Exercise requirements: Check every line of the data for the string "maintenance" and copy the ones that have it.

Records shown:
>>>

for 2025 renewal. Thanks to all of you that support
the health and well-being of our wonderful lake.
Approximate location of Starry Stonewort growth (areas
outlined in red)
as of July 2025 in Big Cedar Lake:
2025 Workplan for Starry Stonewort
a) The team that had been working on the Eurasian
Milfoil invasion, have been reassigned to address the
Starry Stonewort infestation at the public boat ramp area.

<<<
>>>

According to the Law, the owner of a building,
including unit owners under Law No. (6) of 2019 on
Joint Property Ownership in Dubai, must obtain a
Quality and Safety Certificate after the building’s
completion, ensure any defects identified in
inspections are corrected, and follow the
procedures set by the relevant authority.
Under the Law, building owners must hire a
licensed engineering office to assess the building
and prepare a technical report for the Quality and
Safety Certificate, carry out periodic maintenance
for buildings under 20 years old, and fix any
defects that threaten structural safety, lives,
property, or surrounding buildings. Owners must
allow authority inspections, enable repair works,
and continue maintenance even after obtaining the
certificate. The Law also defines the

<<<
>>>

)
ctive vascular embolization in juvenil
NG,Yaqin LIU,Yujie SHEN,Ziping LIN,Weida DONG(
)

<<<

Response to the task:
Safety Certificate, carry out periodic maintenance
and continue maintenance even after obtaining the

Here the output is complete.